→ **Text section**:
Tomatoes are one of the most known and most important vegetables in the world. They’re cultivated worldwide and consumed in a variety of different ways and in many different recipes.
Whether you have an allergy or a mild intolerance, whether you couldn’t find tomatoes at the supermarket or you simply don’t enjoy their flavor, here’s what you need to know to find the perfect tomato alternative.
The best substitutes for tomatoes
Table of Contents
Tomato is an edible berry that comes from the commonly known tomato plant, originated in South and Central America and then imported first in Europe and then worldwide. It’s one of the most known and most used vegetables, consumed in multiple ways and in multiple cuisines.
Tomatoes are fleshy, juicy, and with a different shape and color according to the variety. Usually, they are red, although there are also tomatoes of different colors, like yellow or green. The size ranges from very small (3cm) to 16cm, depending once again on the variety.

→ **Tasks to complete**:
[a] According to the text on tomatoes, where did the tomato plant originate?
[b] Render this sentence from the text on tomatoes in Spanish: "Usually, they are red, although there are also tomatoes of different colors, like yellow or green."
[c] Turn the paragraph of the text on tomatoes that begins "Tomatoes are fleshy, juicy" into a short bulleted list that keeps its main facts.

(Stored data)
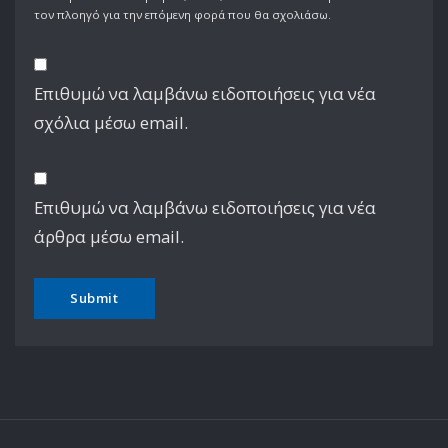
τον πλοηγό για την επόμενη φορά που θα σχολιάσω.
Επιθυμώ να λαμβάνω ειδοποιήσεις για νέα
σχόλια μέσω email.
Επιθυμώ να λαμβάνω ειδοποιήσεις για νέα
άρθρα μέσω email.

→ **Replies**:
[a] South and Central America.

[b] Por lo general, son rojos, aunque también hay tomates de otros colores, como amarillos o verdes.

[c]
- Tomatoes are fleshy and juicy.
- Their shape and color vary by variety.
- They are usually red, but some are yellow or green.
- Their size ranges from 3 cm to 16 cm, depending on the variety.